I started flashing back to Malcolm Gladwell’s article on the illusion of social media as the lynchpin of new activist movements . I know that comparing a magazine funding drive to something as high-stakes as a revolution is foolish at best and narcissistic at worse, but the idea of weak community ties diluted from an expanding number of online friends or followers made me fear that my campaign was filled with fraught little social connections that would produce buzz but not pledges. The one thing I did take away from the article was in the need to make a central team of sorts to push things forward. I started personally emailing or messaging people to help instead of posting status messages, not only to convince them to pledge but to convince others to. Despite that there wasn’t much improvement.

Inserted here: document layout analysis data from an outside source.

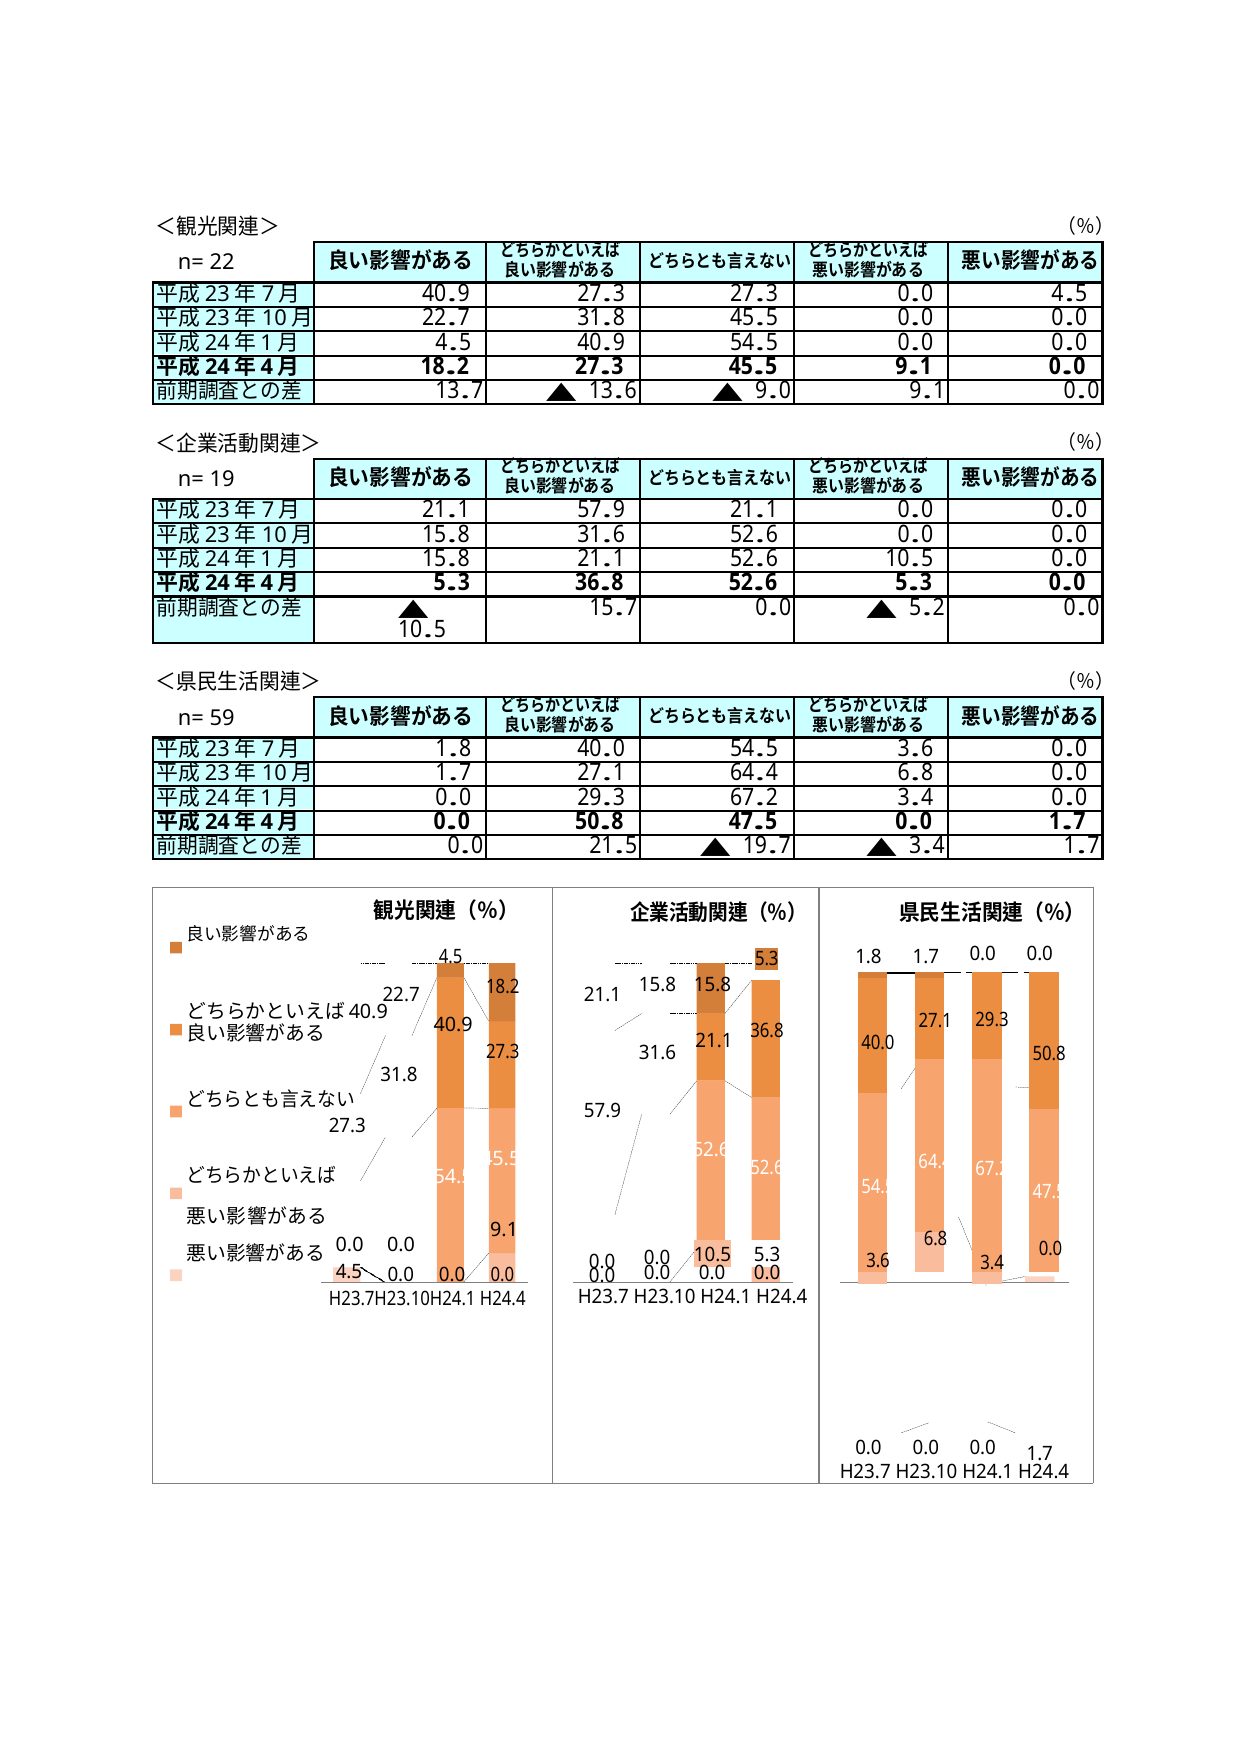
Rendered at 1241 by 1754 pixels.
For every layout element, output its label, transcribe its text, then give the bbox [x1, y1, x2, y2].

table_cell 平成23年 7月 [154, 284, 313, 306]
table_cell 21.1 [315, 500, 485, 522]
table_cell 1.7 [949, 836, 1101, 858]
table_header 良い影響がある [315, 460, 485, 498]
table_cell 9.1 [795, 381, 947, 403]
table_header 企業活動関連（％） 5.3 21.1 15.8 15.8 21.1 36.8 31.6 57.9 52.6 52.6 52.6 21.1 0.0 0.0 10.5 5.3 0.0 0.0 0.0 0.0 H23.7 H23.10 H24.1 H24.4 [553, 888, 818, 1483]
table_cell 1.7 [949, 812, 1101, 834]
table_header 県民生活関連（％） 1.8 1.7 0.0 0.0 0.0 0.0 0.0 1.7 H23.7 H23.10 H24.1 H24.4 [820, 888, 1093, 1483]
table_cell 31.8 [487, 308, 639, 330]
table_cell ▲ 19.7 [641, 836, 793, 858]
table_cell 21.1 [641, 500, 793, 522]
table_header 良い影響がある [315, 243, 485, 281]
table_header 悪い影響がある [949, 243, 1101, 281]
table_header n= 22 [153, 241, 313, 281]
table_cell 15.8 [315, 524, 485, 547]
table_cell 平成23年 7月 [154, 500, 313, 522]
table_cell 3.6 [795, 739, 947, 761]
table_cell 0.0 [949, 787, 1101, 809]
table_header どちらかといえば 良い影響がある [487, 460, 639, 498]
table_cell 0.0 [949, 739, 1101, 761]
table_cell 57.9 [487, 500, 639, 522]
table_cell 0.0 [795, 284, 947, 306]
table_cell 0.0 [949, 524, 1101, 547]
table_cell 45.5 [641, 308, 793, 330]
table_cell 平成23年 10月 [154, 763, 313, 785]
table_header n= 59 [153, 696, 313, 736]
text ＜観光関連＞ （％） [155, 211, 1123, 241]
table_header どちらかといえば 悪い影響がある [795, 460, 947, 498]
table_cell 9.1 [795, 357, 947, 379]
table_cell 0.0 [641, 598, 793, 642]
table_cell 平成23年 7月 [154, 739, 313, 761]
table_cell 平成23年 10月 [154, 524, 313, 547]
table_cell 前期調査との差 [154, 836, 313, 858]
table_cell 52.6 [641, 524, 793, 547]
table_cell 0.0 [795, 332, 947, 354]
table_header 良い影響がある [315, 698, 485, 736]
table_cell ▲ 3.4 [795, 836, 947, 858]
table_cell 40.9 [487, 332, 639, 354]
table_cell 15.7 [487, 598, 639, 642]
table_cell 平成24年1月 [154, 332, 313, 354]
table_cell 0.0 [795, 500, 947, 522]
table_cell 31.6 [487, 524, 639, 547]
table_cell 平成23年 10月 [154, 308, 313, 330]
table_header 悪い影響がある [949, 698, 1101, 736]
table_cell 15.8 [315, 549, 485, 571]
table_cell 54.5 [641, 739, 793, 761]
table_header どちらとも言えない [641, 698, 793, 736]
table_header n= 19 [153, 458, 313, 498]
table_cell 6.8 [795, 763, 947, 785]
table_cell 0.0 [795, 308, 947, 330]
table_cell 平成24年4月 [154, 573, 313, 595]
table_cell 0.0 [949, 381, 1101, 403]
table_header どちらかといえば 良い影響がある [487, 698, 639, 736]
table_cell 21.1 [487, 549, 639, 571]
table_cell 0.0 [795, 812, 947, 834]
table_cell 52.6 [641, 573, 793, 595]
table_cell 0.0 [949, 573, 1101, 595]
table_cell 0.0 [949, 500, 1101, 522]
table_cell 5.3 [315, 573, 485, 595]
table_cell 27.3 [487, 357, 639, 379]
table_cell 36.8 [487, 573, 639, 595]
table_cell 0.0 [949, 549, 1101, 571]
table_cell 平成24年1月 [154, 549, 313, 571]
table_cell 4.5 [315, 332, 485, 354]
table_cell 1.8 [315, 739, 485, 761]
table_cell 平成24年4月 [154, 812, 313, 834]
table_cell 45.5 [641, 357, 793, 379]
table_cell 前期調査との差 [154, 381, 313, 403]
table_cell 22.7 [315, 308, 485, 330]
table_cell 29.3 [487, 787, 639, 809]
text ＜県民生活関連＞ （％） [155, 666, 1123, 696]
table_cell 平成24年4月 [154, 357, 313, 379]
table_cell 52.6 [641, 549, 793, 571]
table_header どちらかといえば 良い影響がある [487, 243, 639, 281]
table_header どちらとも言えない [641, 460, 793, 498]
table_cell ▲ 10.5 [315, 598, 485, 642]
table_header どちらかといえば 悪い影響がある [795, 698, 947, 736]
table_cell 0.0 [315, 836, 485, 858]
table_cell 3.4 [795, 787, 947, 809]
table_cell 平成24年1月 [154, 787, 313, 809]
table_cell 0.0 [949, 308, 1101, 330]
table_cell 0.0 [315, 787, 485, 809]
table_header どちらかといえば 悪い影響がある [795, 243, 947, 281]
table_cell ▲ 13.6 [487, 381, 639, 403]
table_cell 67.2 [641, 787, 793, 809]
table_cell ▲ 5.2 [795, 598, 947, 642]
table_cell 13.7 [315, 381, 485, 403]
table_cell 18.2 [315, 357, 485, 379]
table_header 悪い影響がある [949, 460, 1101, 498]
table_cell 54.5 [641, 332, 793, 354]
table_cell 0.0 [315, 812, 485, 834]
table_cell 前期調査との差 [154, 598, 313, 642]
table_cell 64.4 [641, 763, 793, 785]
table_cell 1.7 [315, 763, 485, 785]
table_cell 27.3 [487, 284, 639, 306]
text ＜企業活動関連＞ （％） [155, 428, 1123, 457]
table_cell 40.9 [315, 284, 485, 306]
table_header どちらとも言えない [641, 243, 793, 281]
table_cell 0.0 [949, 598, 1101, 642]
table_cell 47.5 [641, 812, 793, 834]
table_cell 27.1 [487, 763, 639, 785]
table_cell 0.0 [949, 357, 1101, 379]
table_cell 10.5 [795, 549, 947, 571]
table_cell 0.0 [949, 332, 1101, 354]
table_header 観光関連（％） 良い影響がある 4.5 22.7 18.2 どちらかといえば40.9 良い影響がある 40.9 27.3 31.8 どちらとも言えない 27.3 どちらかといえば 54.5 45.5 悪い影響がある 27.3 45.5 悪い影響がある 0.0 0.0 9.1 4.5 0.0 0.0 0.0 H23.7H23.10H24.1 H24.4 [153, 888, 552, 1483]
table_cell 4.5 [949, 284, 1101, 306]
table_cell ▲ 9.0 [641, 381, 793, 403]
table_cell 5.3 [795, 573, 947, 595]
table_cell 0.0 [795, 524, 947, 547]
table_cell 50.8 [487, 812, 639, 834]
table_cell 0.0 [949, 763, 1101, 785]
table_cell 27.3 [641, 284, 793, 306]
table_cell 21.5 [487, 836, 639, 858]
table_cell 40.0 [487, 739, 639, 761]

August 11 – August 16: …until an incredibly generous donation from a family member of Cram cohort Phil “Advocate of Truth” Schmitte made a 200 dollar pledge! Phil is the strongest proponent of the magazine since day one (or maybe three, but that’s just getting into unnecessary details) and with his help started a steady incline from that point forward, reaching to a 56% funded status (compared to the 32% it was stuck at) for the rest of this period. 9 backers pledged, the largest one for 200 dollars.
August 17 – August 24: Another moment of punctuated funding occurred with a large pledge, but this was an interesting one. The backer originally pledged for 30 dollars back in when the drive started, but adjusted the number to 100 in the next period. Another adjustment was made, this time for 200 dollars The backer was most likely trying to match the highest bidder as they came along. Regardless, this pledge still wasn’t the largest one during the course of the fund drive.

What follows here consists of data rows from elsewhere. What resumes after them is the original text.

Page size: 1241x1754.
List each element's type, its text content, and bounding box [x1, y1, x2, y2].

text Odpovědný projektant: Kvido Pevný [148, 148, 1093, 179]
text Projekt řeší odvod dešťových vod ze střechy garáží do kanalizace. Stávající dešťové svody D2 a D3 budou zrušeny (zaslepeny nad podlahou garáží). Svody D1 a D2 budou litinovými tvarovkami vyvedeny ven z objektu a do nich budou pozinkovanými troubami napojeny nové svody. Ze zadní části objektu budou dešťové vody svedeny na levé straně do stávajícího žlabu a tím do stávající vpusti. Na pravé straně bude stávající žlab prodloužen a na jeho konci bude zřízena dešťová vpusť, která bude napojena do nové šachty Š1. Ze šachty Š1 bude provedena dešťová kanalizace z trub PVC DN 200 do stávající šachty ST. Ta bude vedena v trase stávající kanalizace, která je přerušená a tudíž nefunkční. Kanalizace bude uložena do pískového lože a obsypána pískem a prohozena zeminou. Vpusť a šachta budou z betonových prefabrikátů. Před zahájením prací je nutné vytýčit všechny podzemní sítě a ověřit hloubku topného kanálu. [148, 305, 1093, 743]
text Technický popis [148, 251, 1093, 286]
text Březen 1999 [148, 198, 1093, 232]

August 25: Cindy sent a text saying “We are funded.” I rushed to my computer ( by which meant that I swiveled my chair from my laptop sitting on the edge of my bed to my desktop right next to me) and saw that on the project home page an anonymous backer pledged two hundred and fifty four dollars. We were now 100% funded; the generosity of the 35 backers up until then would not be in vain. I blasted posts from my personal Facebook account, the Cram FB page, and the Cram Twitter asking who was the mysterious donor. I asked Gwen if it was her, which she denied. I asked my friends back home. I almost asked my coworkers, thinking that they were giving me a going away present seeing as I was leaving the company soon, but I doubted that was the case. Cindy told me that at first anonymous backer pledge 360 dollars, but then adjusted it back to just enough to get the funding. I wonder why the anonymous backer made that$1o6 drop, not that I’m complaining about it. My questions will eventually be answered when we ship the requested copy of the magazine, but I still have moments where I want to interrogate people Jack Bauer style until they tell me where the money came from.

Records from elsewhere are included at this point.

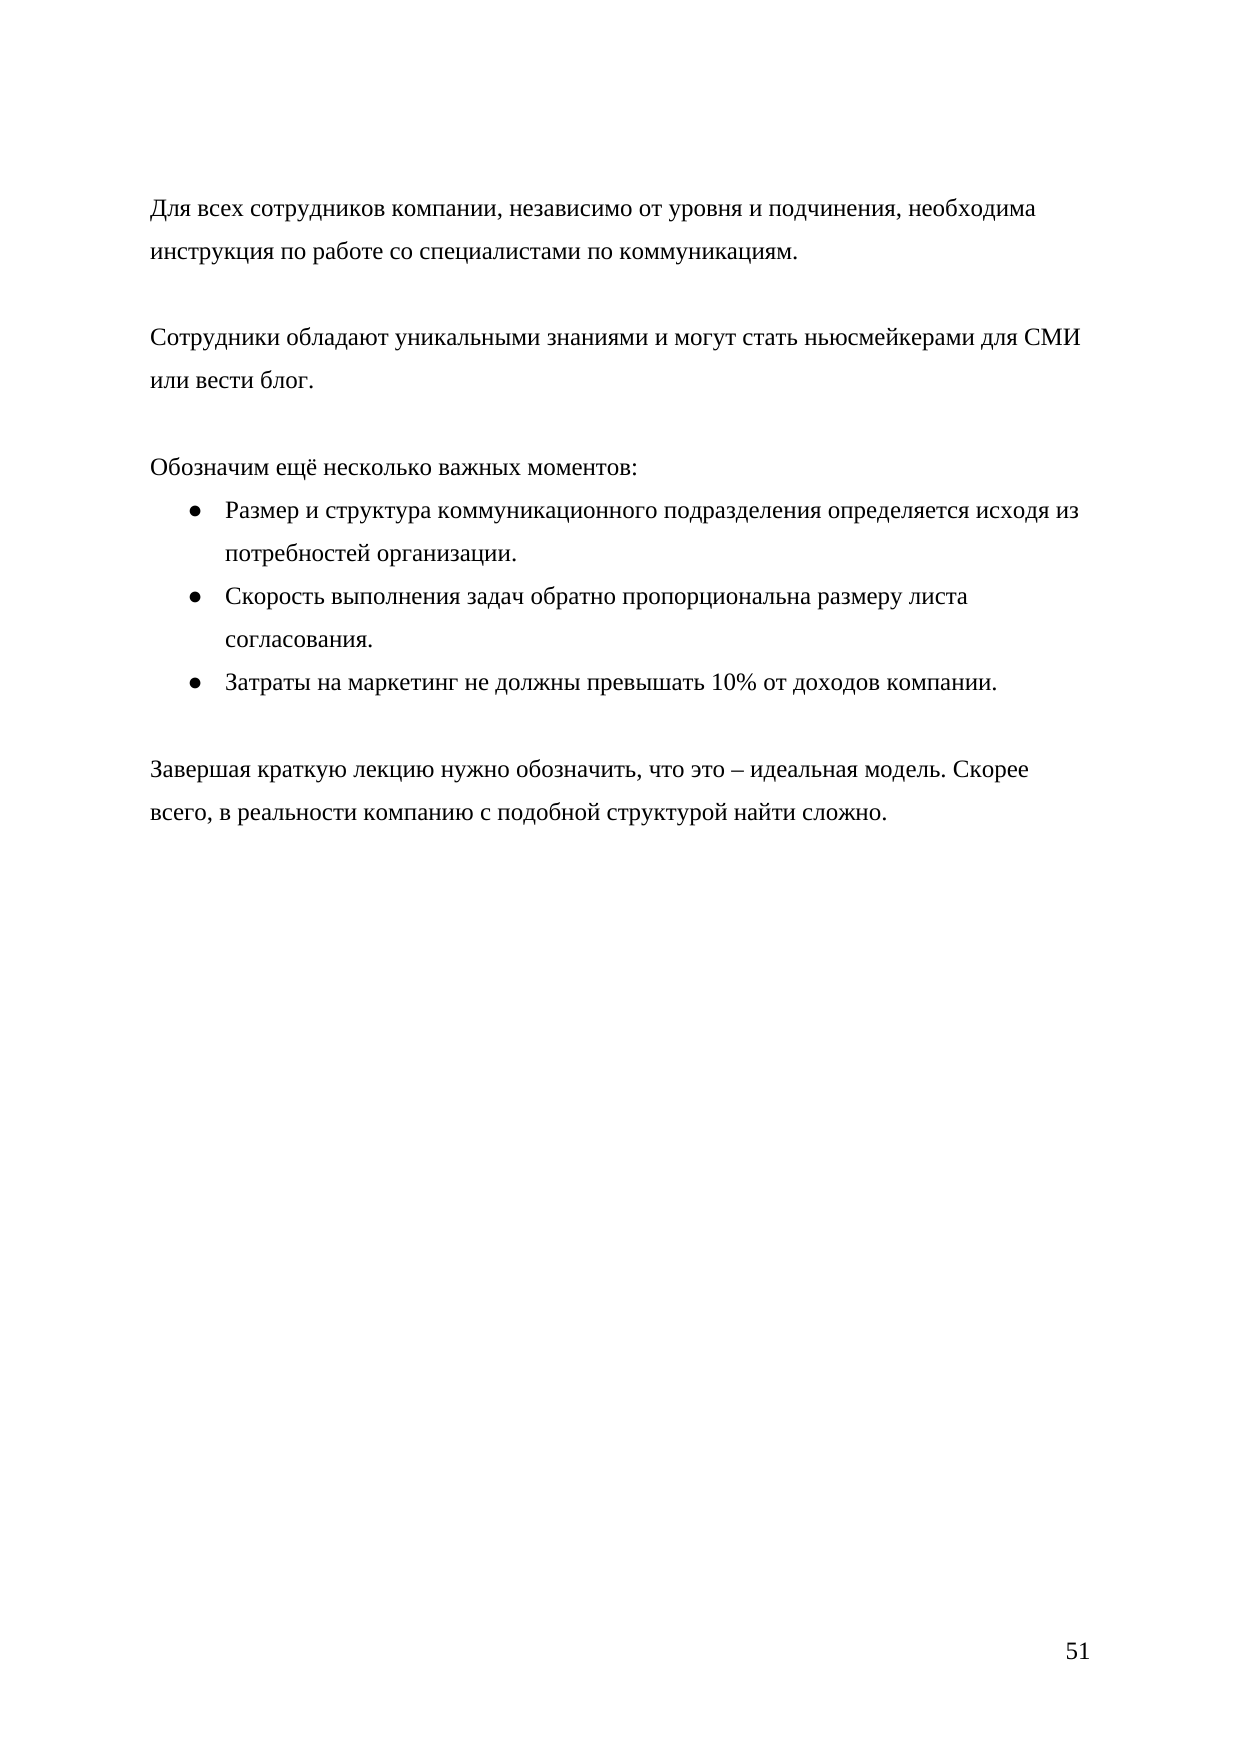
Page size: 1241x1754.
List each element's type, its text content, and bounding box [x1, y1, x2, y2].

text Обозначим ещё несколько важных моментов: [150, 452, 1090, 481]
text Завершая краткую лекцию нужно обозначить, что это – идеальная модель. Скорее всего, в реальности компанию с подобной структурой найти сложно. [150, 754, 1090, 826]
list Скорость выполнения задач обратно пропорциональна размеру листа согласования. [187, 581, 1090, 653]
text Сотрудники обладают уникальными знаниями и могут стать ньюсмейкерами для СМИ или вести блог. [150, 322, 1090, 394]
list Затраты на маркетинг не должны превышать 10% от доходов компании. [187, 667, 1090, 696]
list Размер и структура коммуникационного подразделения определяется исходя из потребностей организации. [187, 495, 1090, 567]
text Для всех сотрудников компании, независимо от уровня и подчинения, необходима инструкция по работе со специалистами по коммуникациям. [150, 193, 1090, 265]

August 26 – 31: The subsequent six backers added an additional 151 dollars. They consisted of family members and one from Sense Nassy, whose poem “BAD CREDIT” will appear in issue 2. Here’s the list of all the people contributing to issue 2 were backers:
So, at the end it took the generosity and straight up awesomeness of 42 backers to get Cram Magazine into a new level of operations. We’ll have future fundraisers of course, and what I learned will definitely help in creating and meeting our goals. There’s already buzz from the project (you can see my nasty mug along with photographer JJ Casas on his You Kickstarted Me project). Now it’s just a matter of figuring out how to step it up again.